# Consider iron levels in a population that have a mean of 15.5 gdL and a standard deviation of 1.6 gdL. You are measuring the iron levels in one patient. Give an example of an iron level from the patient that would be considered unusual. Describe how you determined that such a level would be considered unusual, using the Empirical Rule

We are given a population with a mean `mu=15.5` gdl, and a population standard deviation `sigma=1.6` gdl. We are asked to give an iron level from one individual that would be considered "unusual."

We assume that the levels of iron in the population are distributed approximately normally. That means that if we drew the histogram for the population, the shape would be bell-like: symmetric with a single maximum in the center.

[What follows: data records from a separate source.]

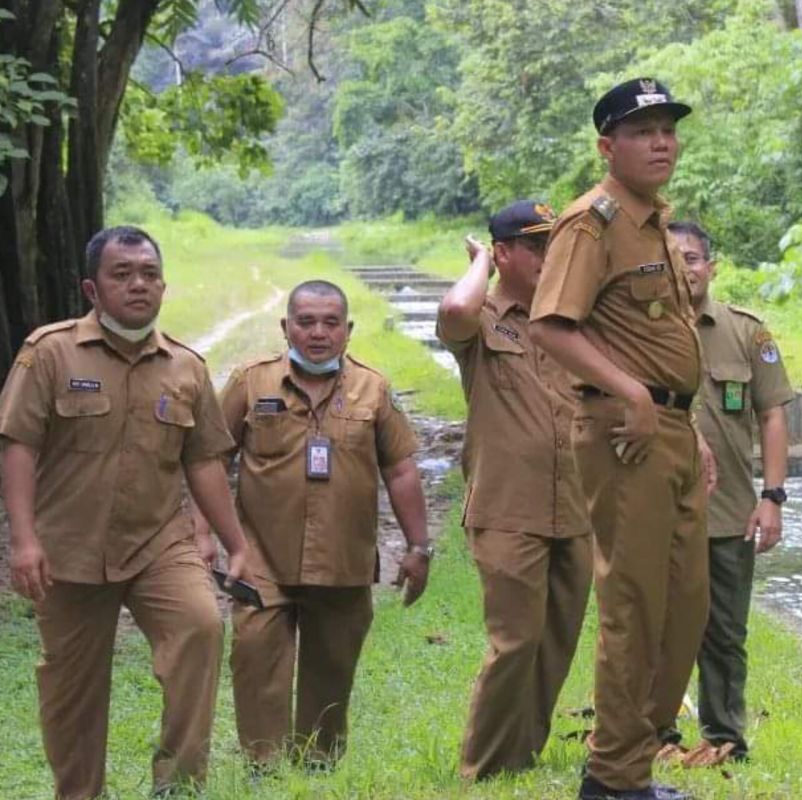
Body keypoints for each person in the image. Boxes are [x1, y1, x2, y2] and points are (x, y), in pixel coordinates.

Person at [0, 225, 250, 800]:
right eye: (122, 275)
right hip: (68, 547)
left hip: (158, 543)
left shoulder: (185, 367)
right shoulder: (50, 351)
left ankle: (177, 787)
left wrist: (237, 543)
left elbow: (205, 464)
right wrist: (25, 540)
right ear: (92, 288)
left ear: (163, 284)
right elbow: (19, 446)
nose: (138, 285)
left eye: (149, 274)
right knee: (72, 688)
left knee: (200, 628)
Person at [529, 78, 714, 800]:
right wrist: (634, 393)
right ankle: (613, 780)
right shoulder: (592, 224)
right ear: (608, 146)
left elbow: (659, 338)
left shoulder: (655, 224)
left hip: (670, 432)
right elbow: (549, 325)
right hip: (623, 433)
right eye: (643, 131)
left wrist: (685, 423)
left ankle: (631, 763)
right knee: (635, 606)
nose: (661, 141)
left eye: (668, 128)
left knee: (684, 604)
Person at [194, 280, 431, 767]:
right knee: (256, 662)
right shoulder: (250, 382)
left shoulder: (374, 388)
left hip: (343, 559)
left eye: (330, 323)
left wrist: (418, 546)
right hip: (260, 555)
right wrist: (204, 534)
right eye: (305, 322)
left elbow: (401, 468)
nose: (318, 333)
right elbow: (211, 458)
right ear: (286, 327)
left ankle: (318, 766)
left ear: (348, 330)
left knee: (332, 670)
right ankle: (265, 768)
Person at [437, 200, 593, 780]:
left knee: (556, 640)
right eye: (534, 247)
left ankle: (522, 755)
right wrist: (480, 263)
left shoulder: (571, 321)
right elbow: (455, 307)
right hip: (507, 506)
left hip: (576, 503)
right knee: (515, 640)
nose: (547, 256)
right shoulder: (481, 321)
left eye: (553, 245)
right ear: (504, 253)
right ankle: (480, 766)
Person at [658, 220, 793, 766]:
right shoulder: (638, 333)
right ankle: (656, 736)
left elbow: (773, 417)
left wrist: (773, 497)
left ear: (711, 266)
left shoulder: (747, 334)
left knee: (725, 633)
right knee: (657, 628)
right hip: (656, 511)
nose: (684, 268)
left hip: (729, 512)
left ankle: (724, 736)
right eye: (671, 258)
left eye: (692, 258)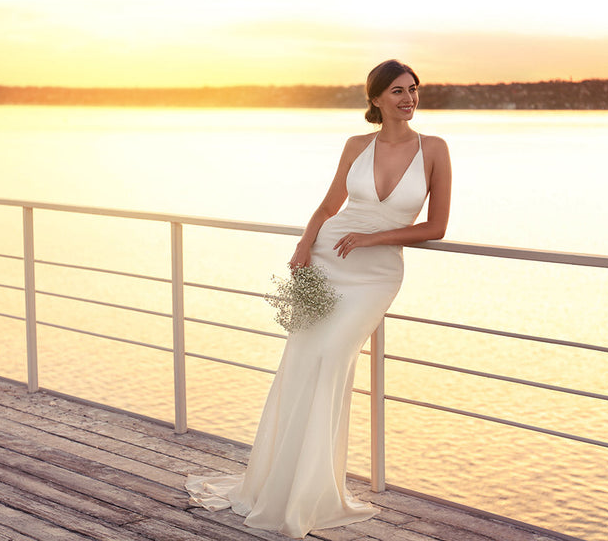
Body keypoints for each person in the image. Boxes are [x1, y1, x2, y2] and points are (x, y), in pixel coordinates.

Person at [185, 59, 452, 538]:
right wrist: (305, 242)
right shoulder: (356, 145)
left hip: (376, 273)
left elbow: (437, 226)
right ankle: (280, 484)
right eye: (397, 91)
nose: (409, 98)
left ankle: (313, 489)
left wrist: (375, 239)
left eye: (413, 89)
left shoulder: (433, 149)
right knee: (304, 358)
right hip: (329, 257)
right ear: (375, 99)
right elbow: (331, 206)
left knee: (331, 357)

Under such an assumption, we can apply the empirical normal rule. Approximately 68% of the population will lie within 1 standard deviation of the mean, about 95% of the population will lie within 2 standard deviations of the mean, and close to 99.7% of the population will lie within 3 standard deviations of the mean.

Thus 68% of the population will have iron levels from 13.9–17.1 gdl, 95% of the population will have iron levels from 12.3-18.7 gdl, and 99.7% of the population will have iron levels from 10.7–20.3 gdl.

Any reading less that 10.7 or greater than 20.3gdl would be very unusual. Only 3 in 1000 people would be expected to have such extreme levels of iron in their blood.